Source data:
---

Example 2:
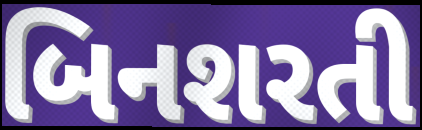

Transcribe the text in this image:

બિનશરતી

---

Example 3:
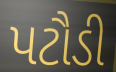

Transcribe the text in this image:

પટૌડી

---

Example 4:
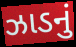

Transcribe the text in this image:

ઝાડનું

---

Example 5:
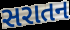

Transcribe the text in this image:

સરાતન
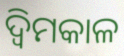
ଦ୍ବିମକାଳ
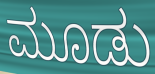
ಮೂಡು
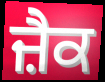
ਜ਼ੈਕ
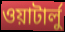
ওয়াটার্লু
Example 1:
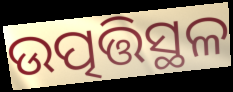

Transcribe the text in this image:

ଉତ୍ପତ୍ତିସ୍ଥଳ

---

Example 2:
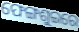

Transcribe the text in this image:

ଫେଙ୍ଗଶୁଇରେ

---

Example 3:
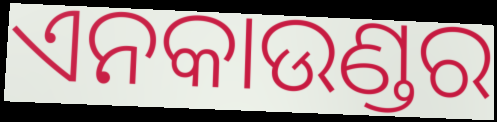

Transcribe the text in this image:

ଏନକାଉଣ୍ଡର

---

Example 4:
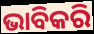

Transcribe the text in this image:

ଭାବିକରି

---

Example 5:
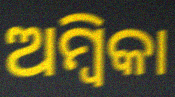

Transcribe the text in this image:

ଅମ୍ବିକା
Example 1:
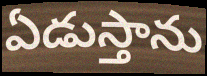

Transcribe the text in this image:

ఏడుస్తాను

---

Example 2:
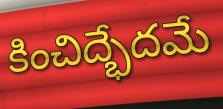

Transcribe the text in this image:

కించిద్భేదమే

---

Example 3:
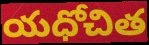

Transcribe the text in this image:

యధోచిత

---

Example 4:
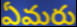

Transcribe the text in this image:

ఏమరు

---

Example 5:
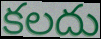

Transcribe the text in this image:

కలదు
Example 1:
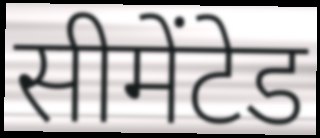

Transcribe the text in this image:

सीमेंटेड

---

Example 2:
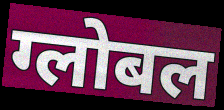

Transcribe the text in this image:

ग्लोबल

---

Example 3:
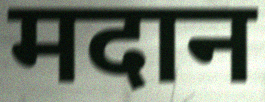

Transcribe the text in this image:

■ **Exercise**:
Retype all of the data above word for word, excluding the pictures.

■ **Written reply**:
---

Example 2:

Transcribe the text in this image:

બિનશરતી

---

Example 3:

Transcribe the text in this image:

પટૌડી

---

Example 4:

Transcribe the text in this image:

ઝાડનું

---

Example 5:

Transcribe the text in this image:

સરાતન
ଦ୍ବିମକାଳ
ಮೂಡು
ਜ਼ੈਕ
ওয়াটার্লু
Example 1:

Transcribe the text in this image:

ଉତ୍ପତ୍ତିସ୍ଥଳ

---

Example 2:

Transcribe the text in this image:

ଫେଙ୍ଗଶୁଇରେ

---

Example 3:

Transcribe the text in this image:

ଏନକାଉଣ୍ଡର

---

Example 4:

Transcribe the text in this image:

ଭାବିକରି

---

Example 5:

Transcribe the text in this image:

ଅମ୍ବିକା
Example 1:

Transcribe the text in this image:

ఏడుస్తాను

---

Example 2:

Transcribe the text in this image:

కించిద్భేదమే

---

Example 3:

Transcribe the text in this image:

యధోచిత

---

Example 4:

Transcribe the text in this image:

ఏమరు

---

Example 5:

Transcribe the text in this image:

కలదు
Example 1:

Transcribe the text in this image:

सीमेंटेड

---

Example 2:

Transcribe the text in this image:

ग्लोबल

---

Example 3:

Transcribe the text in this image:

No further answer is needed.